Selectin is important in the activation of platelets, which is another mechanistic pathway active in sickle VOC’s. Al Najjar et. al,45 demonstrated that patients with SCD have increased expression of E-selectin and P-selectin and play an important role in the pathogenesis of VOC’s. Annarapu et. al,46 demonstrated that free plasma hemoglobin present following intravascular hemolysis in SCD binds to glycoprotein 1bα, inducing the activation of platelets. Wu et. al,47 in a double blind, randomized study showed that prasugrel, a third-generation thienopyridine, was able to decrease platelet activation biomarkers and reduce sickle-cell VOC pain as compared to placebo. Although it is believed that platelets mediate intercellular adhesion during sickle cell VOC’s, Heeney et al,48 in an international multicenter study utilizing prasugrel, failed to show a statistically significant reduction in VOC’s, although there was a trend to show a reduction in the VOC pain.

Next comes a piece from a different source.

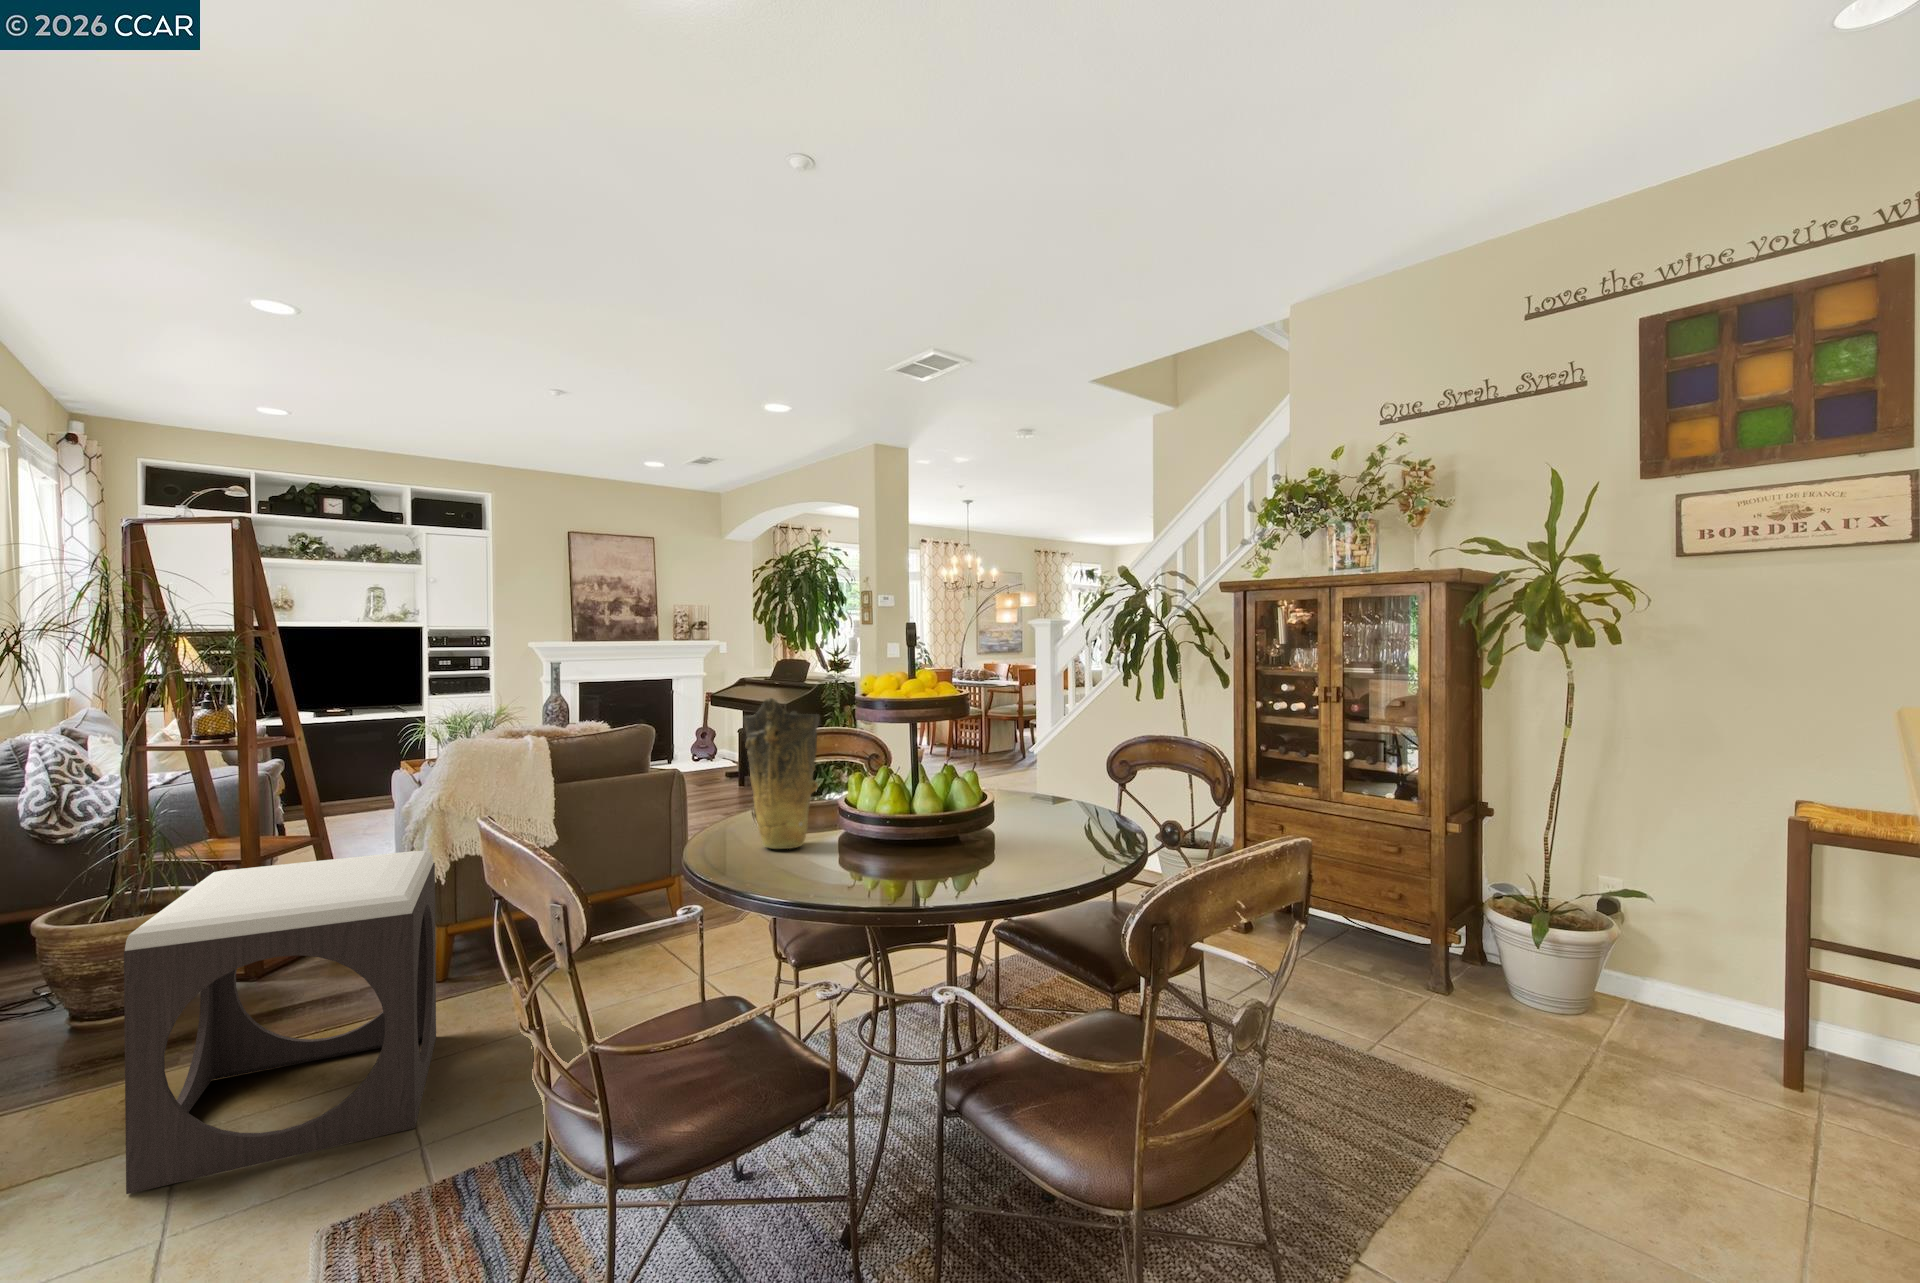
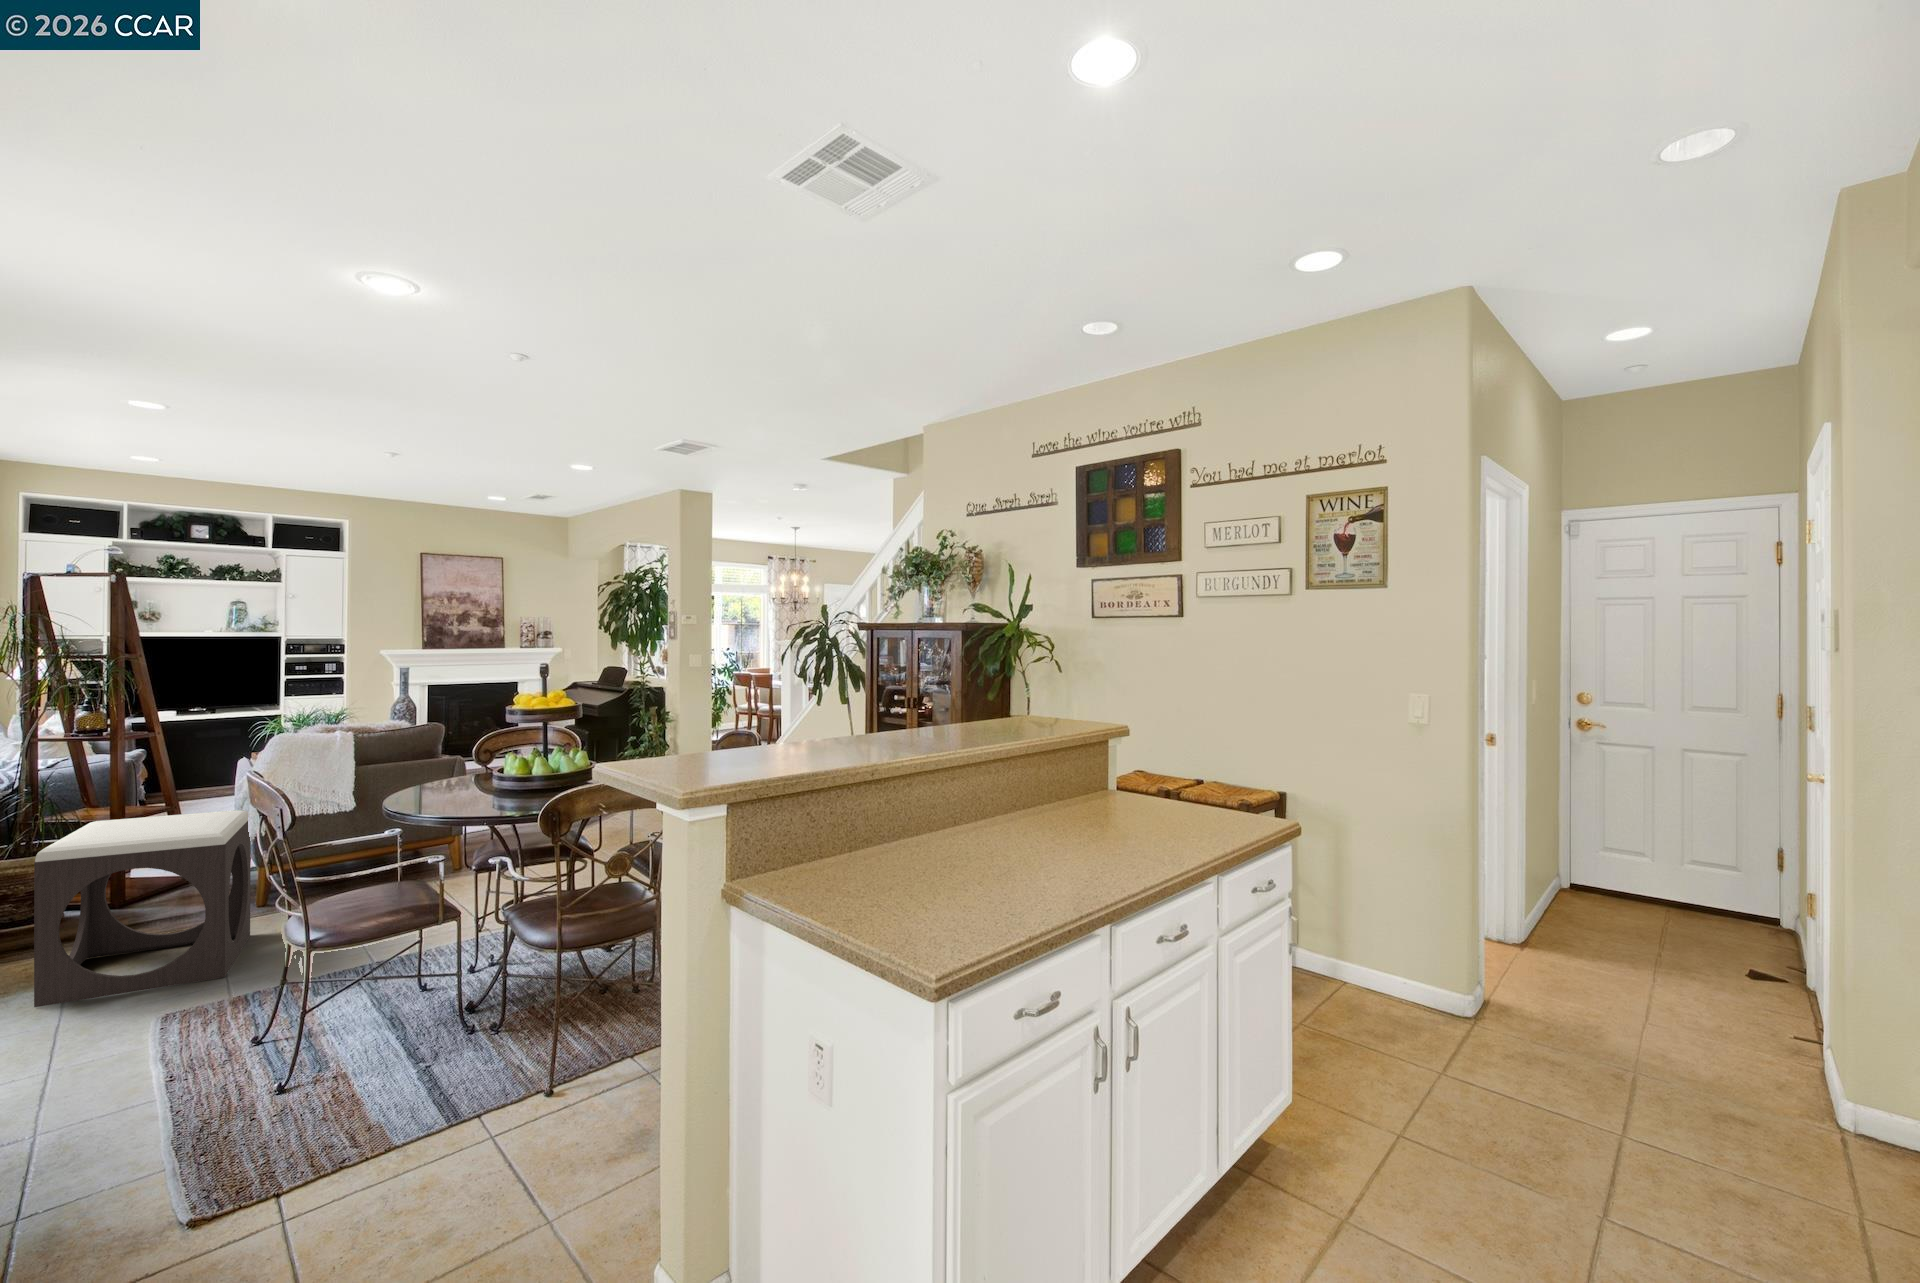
vase: present [743,698,819,849] -> none [429,715,480,802]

Low molecular weight heparins (LMWH) have been used to control the hypercoagulability associated with sickle cell VOC’s.49–50 In a randomized study using Tinzaparin, Qari et. al,49 showed reduced severity and duration of acute crisis in sickle cell anemia. However, well-designed placebo-controlled studies with different LMWH, and enrolling participants with different genotypes of sickle cell disease are lacking.50 Telen et al.51 demonstrated that sevuparin, a heparin-derived polysaccharide, reduced sickle cell related VOC’s. The efficacy of sevuparin is believed to be due to its anti-adhesive properties, as it binds to P-and L-selectins, TSP, fibronectin, and VWF, all of which are involved in the sickle cell VOC’s.

Lastly, it has also been reported that a high level of extracellular hemoglobin plays an important role in SCD patients since nitric oxide (NO) quenching mechanism are compromised.52,53 The free hemoglobin binds not only to vWF multimers but also with ADAMTS-13, leading to an acquired ADAMTS-13 deficiency, blocking appropriate proteolysis of vWF, causing the accumulation of ultra-large vWF multimers. However, using real-time fluorescence intravital microscopy, Barazia et al54 showed that plasma nitric oxide levels could be normalized by using hydroxyurea therapy.

Overall, therefore, it is quite apparent that SCD is actually a well-recognized state of chronic indolent inflammation and there indeed exist several lines of evidence demonstrating the mechanistic differences in VOC pathways as against VTE pathways. Adhesive proteins like selectins and TSP decelerate sickle red cells and the platelet-leukocytes interactions in the circulation, facilitating endothelial adhesion and other cell-cell interactions, ultimately leading to vascular occlusion in sickle VOC’s. However, the occurrence of VTE depends on its predisposing risk factors.

The major drawback of this study is the small number of evaluable patients. Although the study prospectively enrolled consecutive patients for almost 2 years, we were able to get only a total of 89 SCD patients. Nevertheless, our data are valuable as they show observations in an ethnic SCD population that have not been reported before.

Conclusions

Abnormal adhesive interactions between sickle erythrocytes and vascular endothelial cells and/or subendothelial matrix play a significant role in the initiation of sickle VOC’s. Selectins, TSP and vWF are important mediators of the adhesive interactions between sickle erythrocytes and the blood vessel wall. Our study showed an inverse relation between TSP and vWF levels, in blood group “O” SCD patients with elevated TSP levels during active VOC”s.